Coudeville Laurent, Konate Eleine, Simon Tabassome, de Lamballerie Xavier, Patterson Scott, El Guerche-Séblain Clotilde, Launay Odile
Global Medical, Vaccines, 69007 Sanofi Lyon, France.
Assistance Publique Hôpitaux de Paris (APHP), Hôpital Cochin, CIC Cochin Pasteur, Inserm, 75014 Paris, France.
Vaccines (Basel). 2024 Sep 21;12(9):1079. doi: 10.3390/vaccines12091079.

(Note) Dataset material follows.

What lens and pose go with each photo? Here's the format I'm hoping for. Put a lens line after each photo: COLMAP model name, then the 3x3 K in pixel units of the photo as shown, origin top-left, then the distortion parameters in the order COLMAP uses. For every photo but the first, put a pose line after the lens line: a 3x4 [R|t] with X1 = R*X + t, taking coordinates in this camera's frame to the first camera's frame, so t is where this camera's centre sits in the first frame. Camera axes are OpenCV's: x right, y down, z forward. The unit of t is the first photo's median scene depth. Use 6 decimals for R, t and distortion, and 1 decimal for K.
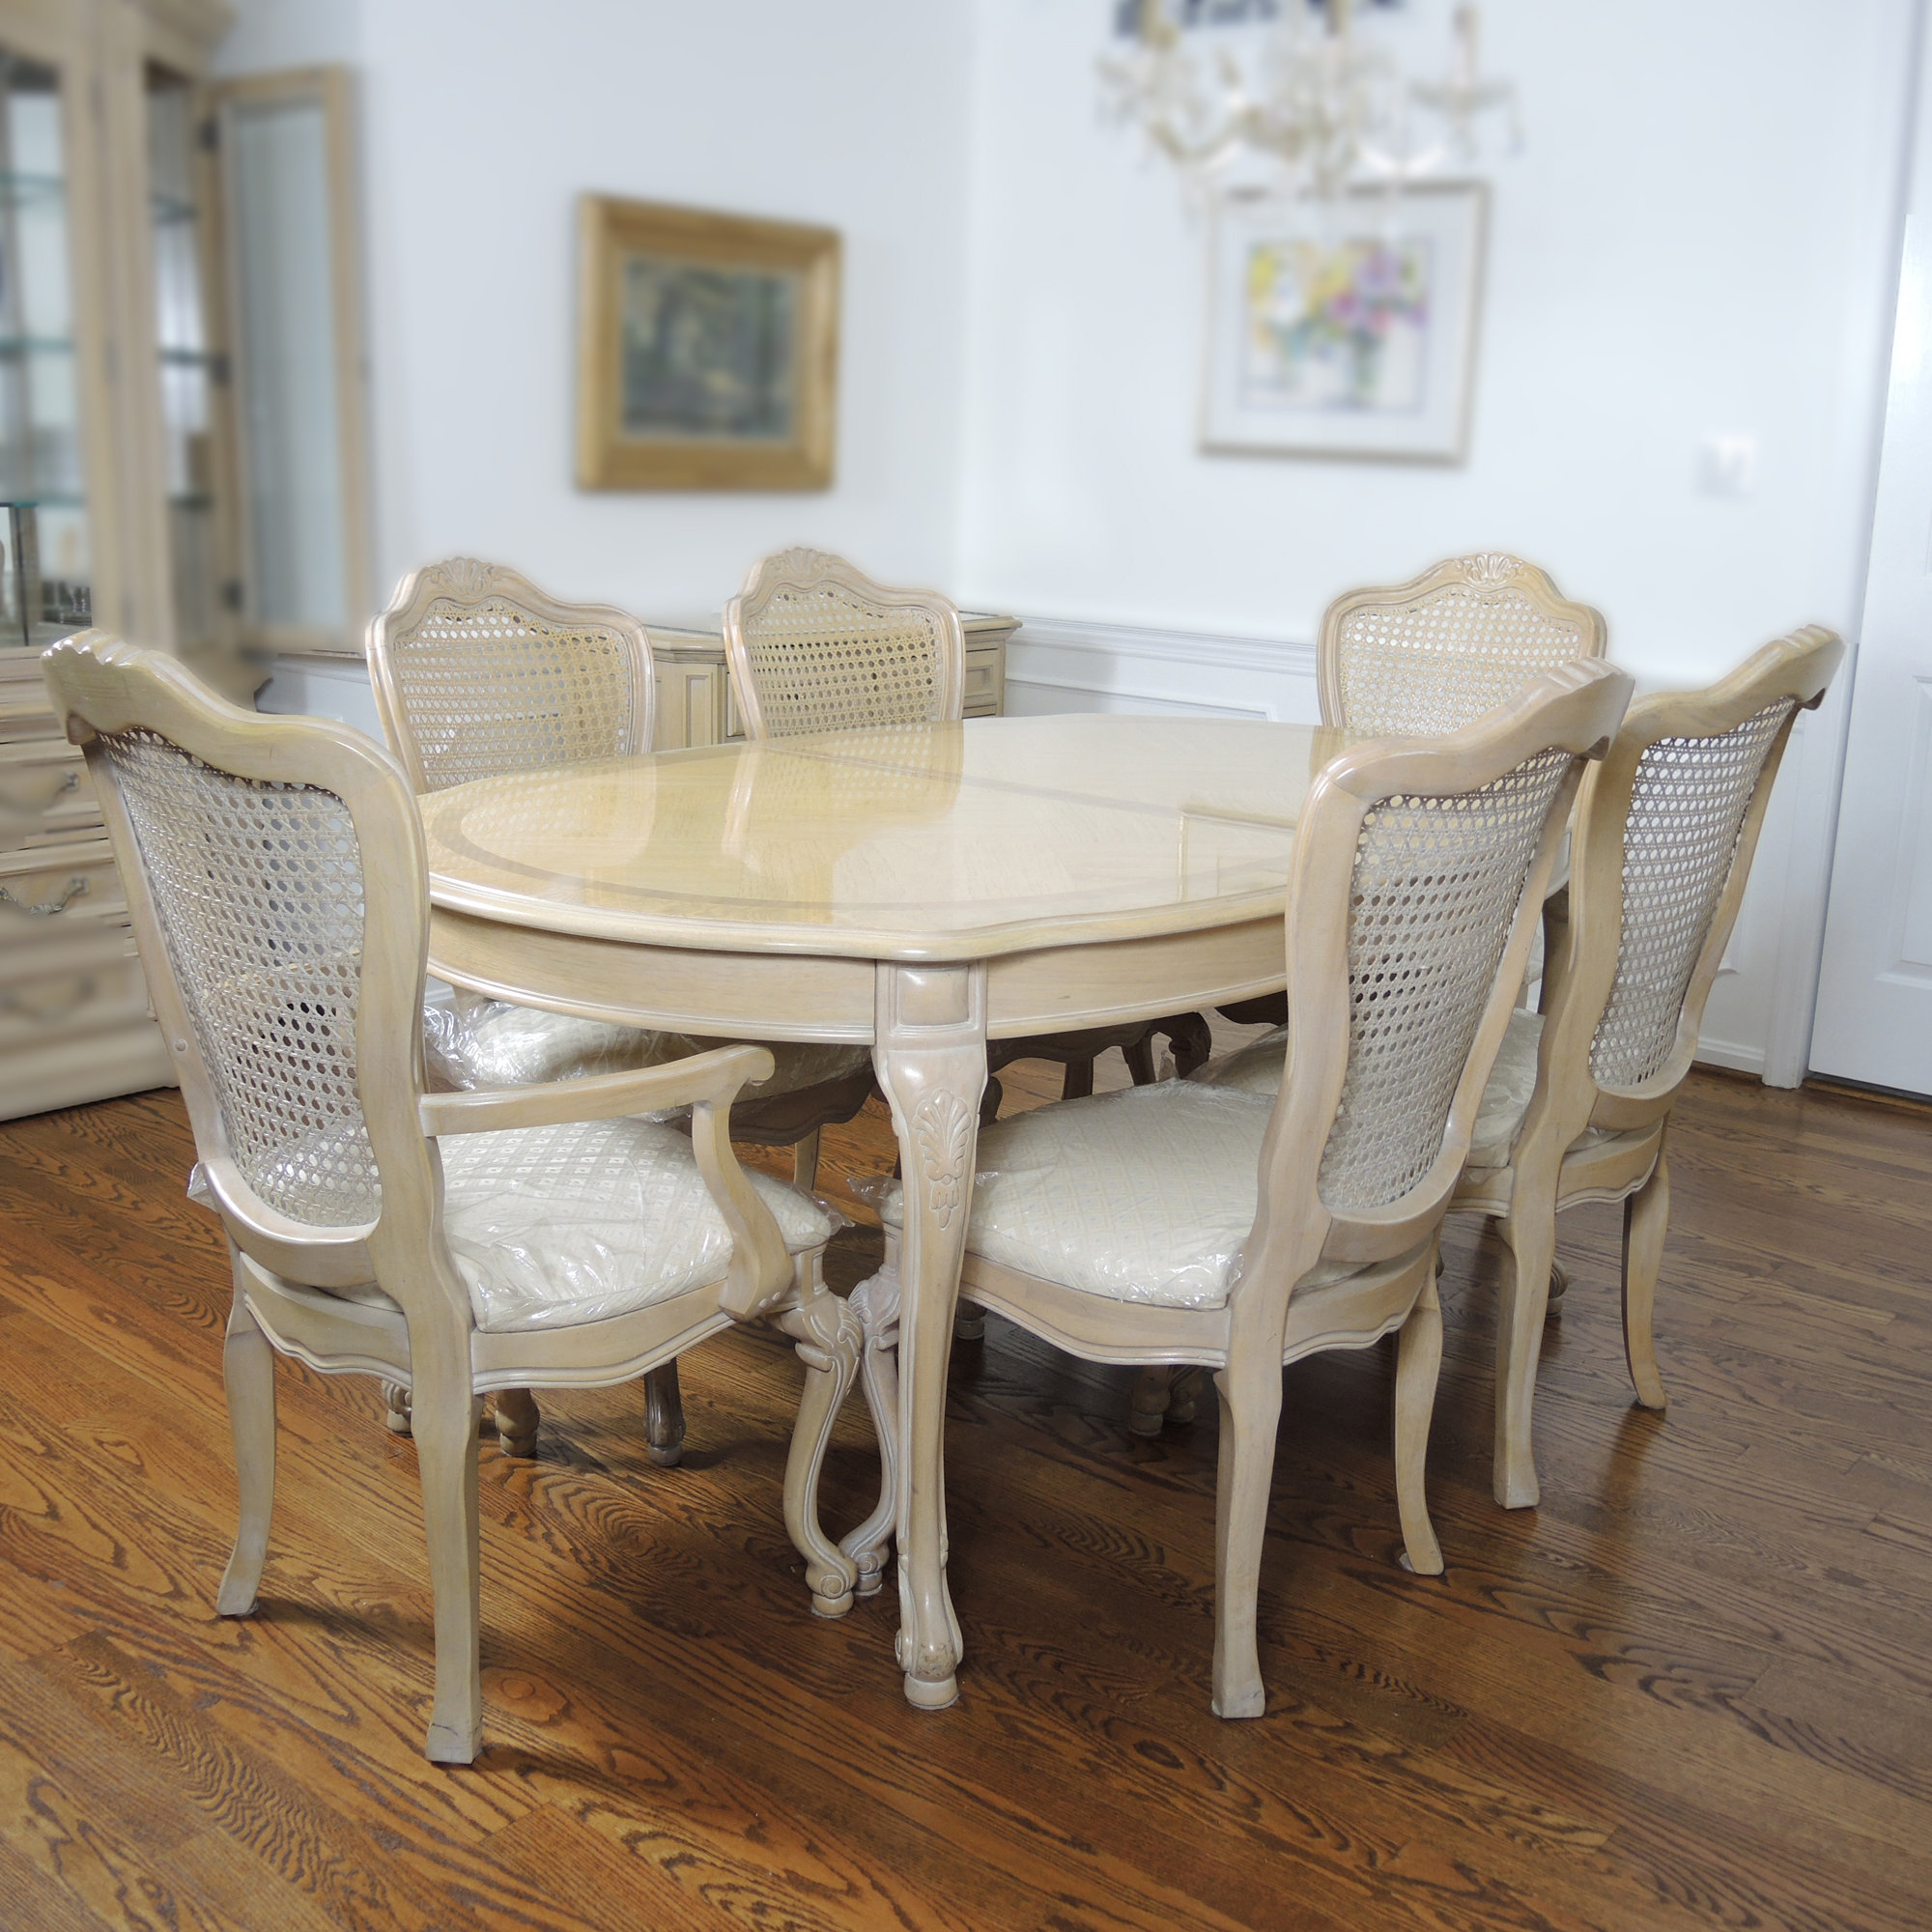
lens RADIAL K [[2204.2, 0, 963.8], [0, 2204.2, 967.2], [0, 0, 1]] dist [-0.056119, 0.000000]
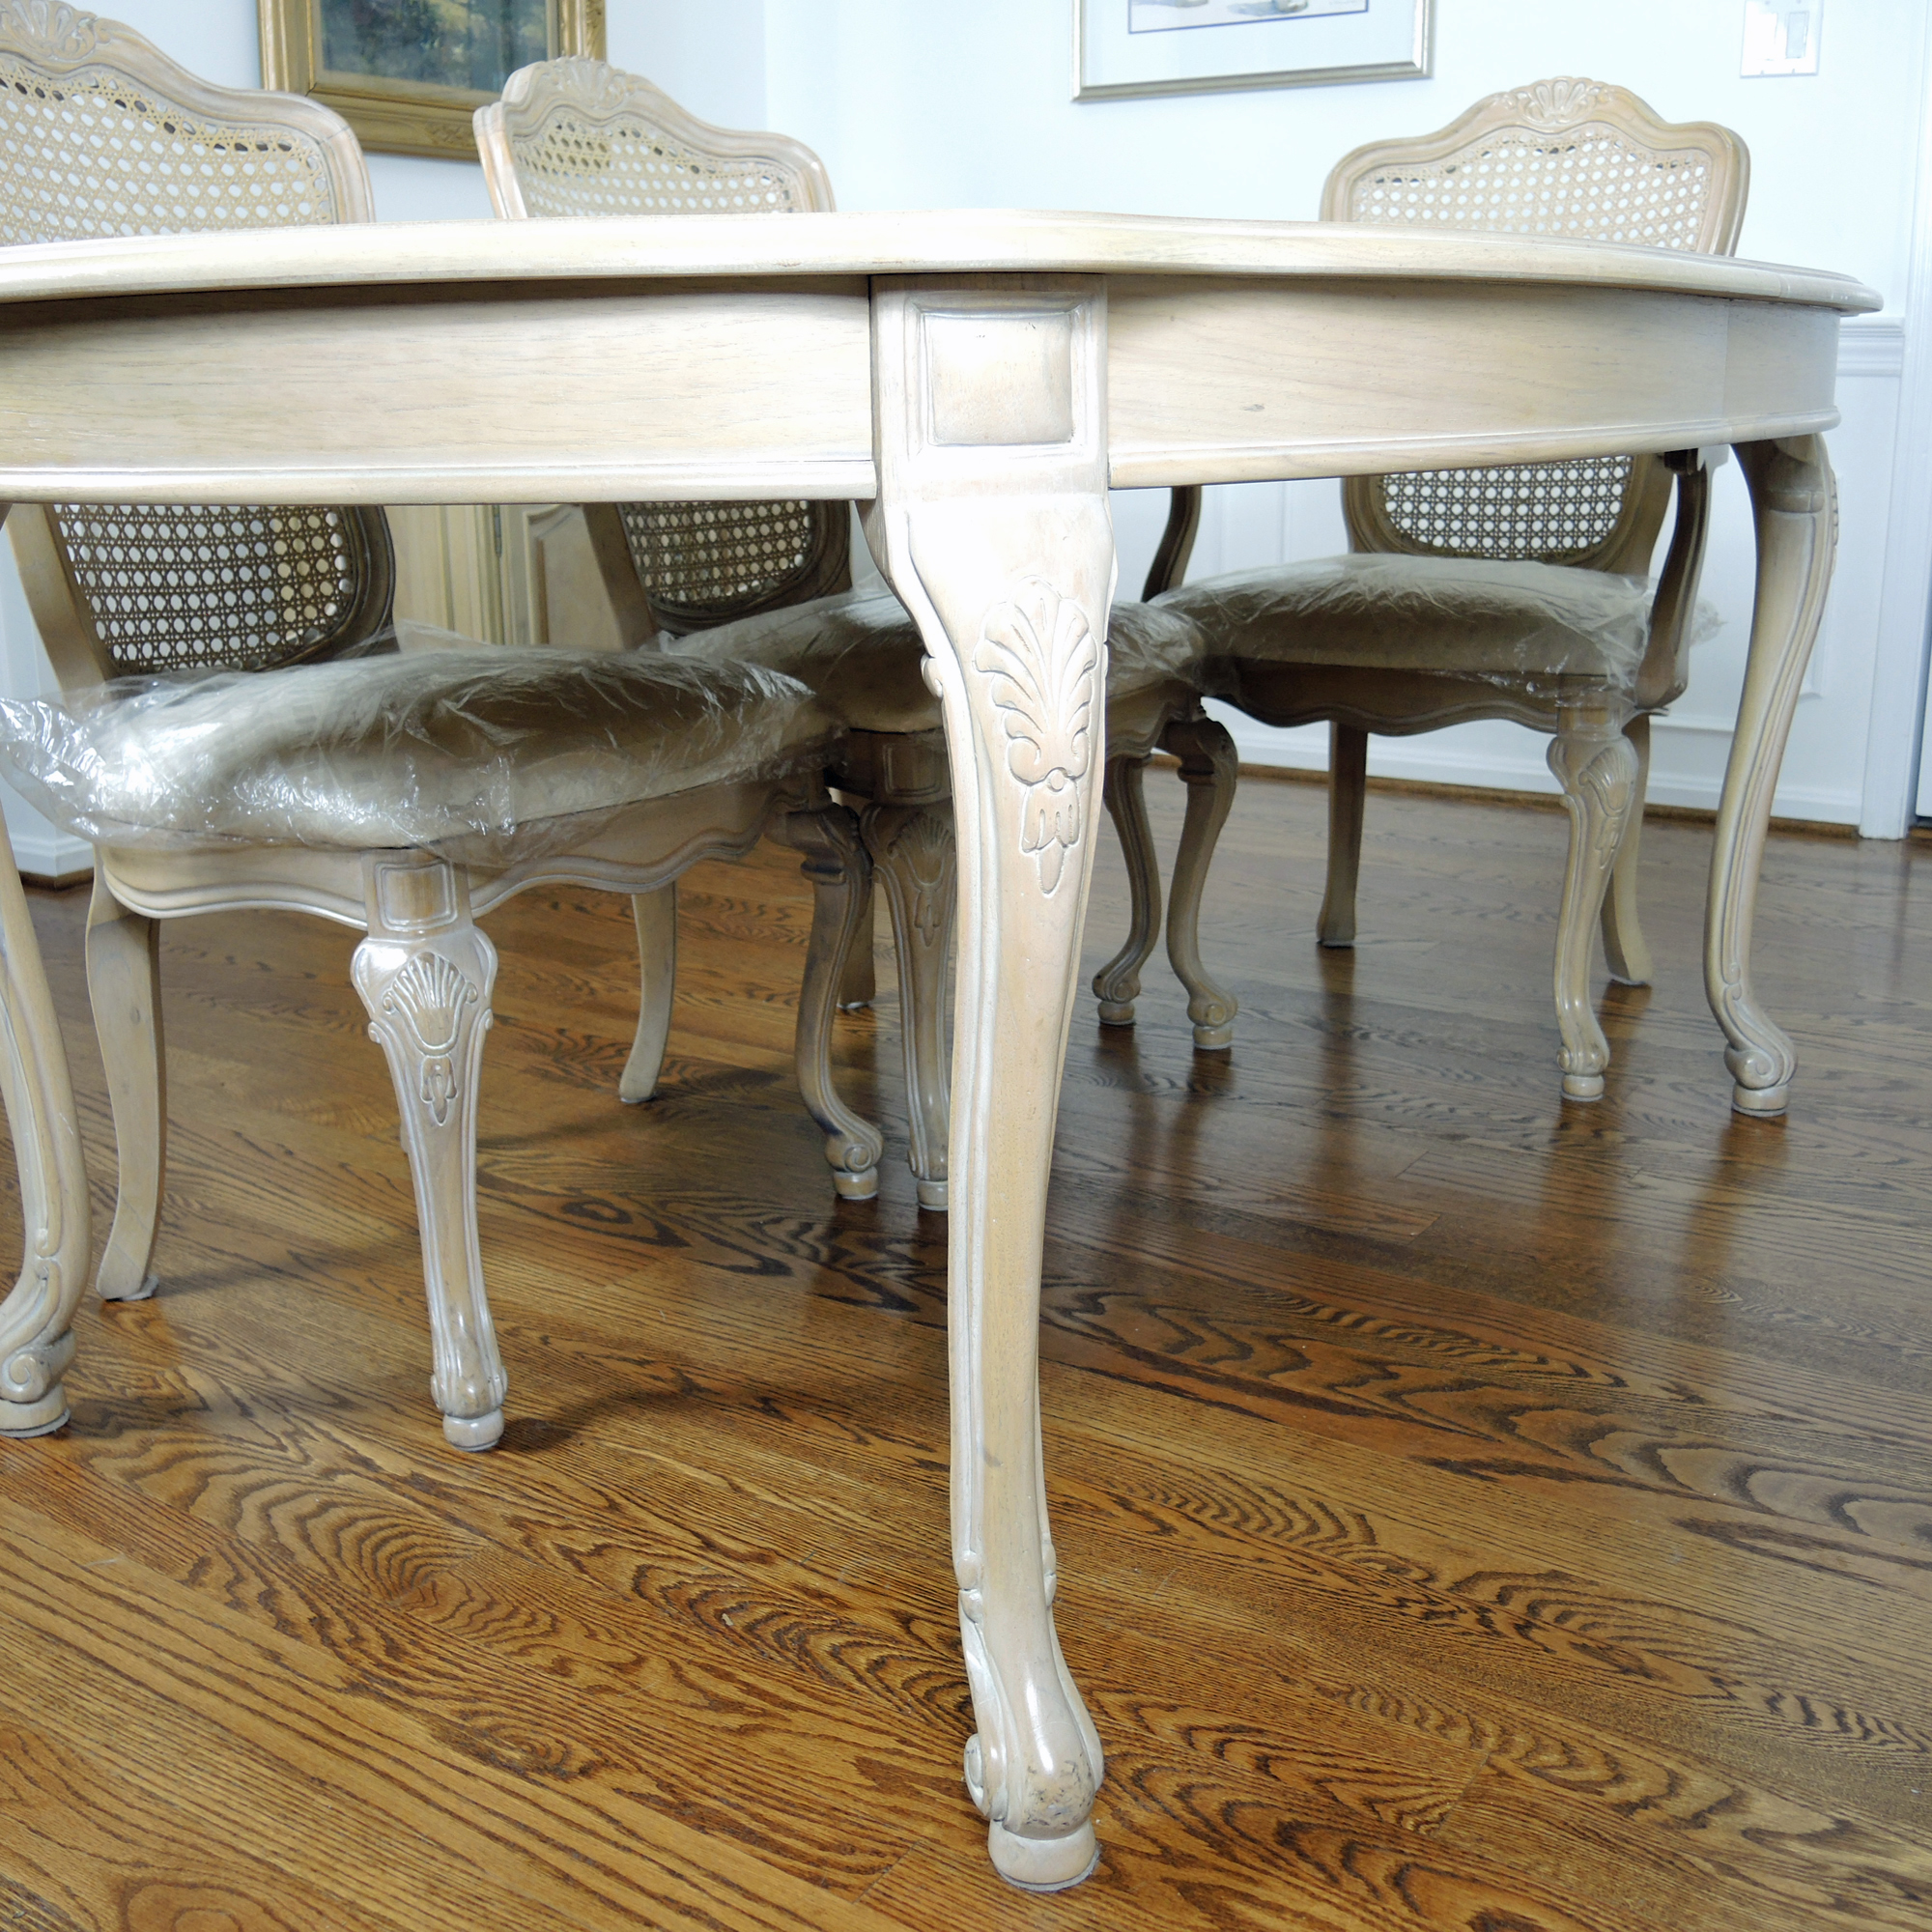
lens RADIAL K [[2204.2, 0, 978.5], [0, 2204.2, 956.2], [0, 0, 1]] dist [-0.056119, 0.000000]
pose [[0.992246, -0.067507, 0.104362, -0.061329], [0.065167, 0.997544, 0.025683, 0.099634], [-0.105839, -0.018683, 0.994208, 0.453083]]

In this post hoc exploratory study of the APHP-COVIBOOST trial (NCT05124171), we used statistical modeling to describe the evolution of neutralizing antibody (nAb) titers over time, asses its impact on SARS-CoV-2 infection, and explore potential differences between three booster vaccine formulations (D614, B.1.351, and BNT162b2).
Antibody titers were measured for 208 adult participants at day 28, 3 months, and 6 months using a microneutralization assay against different Omicron subvariants. We developed four specific Bayesian statistical models based on a core model, accounting for vaccine-specific antibody decline, boosting of nAb for breakthrough infection, and risk of infection according to nAb levels. The model findings were cross-verified using another validated microneutralization assay.
The decrease in nAb titers was significantly lower for the B.1.351 vaccine than for the other booster formulations. An inverse relationship was found between risk of infection upon exposure and nAb levels. With Omicron BA.1 data, these results translated into a positive relative vaccine efficacy against any infection over 6 months for the B.1.351 vaccine compared to the BNT162b2 (31%) and D614 (21%) vaccines.
Risk of infection decreased with increasing nAb titers for all vaccines. Statistical models predicted significantly better antibody persistence for the B.1.351 booster formulation compared to the other evaluated vaccines.
在这项针对APHP-COVIBOOST试验(NCT05124171)的事后探索性研究中,我们使用统计模型来描述中和抗体(nAb)滴度随时间的变化,评估其对SARS-CoV-2感染的影响,并探索三种加强疫苗配方(D614、B.1.351和BNT162b2)之间的潜在差异。
使用针对不同奥密克戎亚变体的微量中和试验,在第28天、3个月和6个月时测量了208名成年参与者的抗体滴度。我们基于一个核心模型开发了四个特定的贝叶斯统计模型,该模型考虑了疫苗特异性抗体的下降、突破性感染中nAb的增强以及根据nAb水平的感染风险。模型结果使用另一种经过验证的微量中和试验进行交叉验证。
B.1.351疫苗的nAb滴度下降明显低于其他加强疫苗配方。暴露后感染风险与nAb水平之间存在反比关系。根据奥密克戎BA.1数据,与BNT162b2疫苗(31%)和D614疫苗(21%)相比,这些结果转化为B.1.351疫苗在6个月内对任何感染的相对疫苗效力为阳性。
所有疫苗的感染风险均随着nAb滴度的增加而降低。统计模型预测,与其他评估疫苗相比,B.1.351加强疫苗配方的抗体持久性明显更好。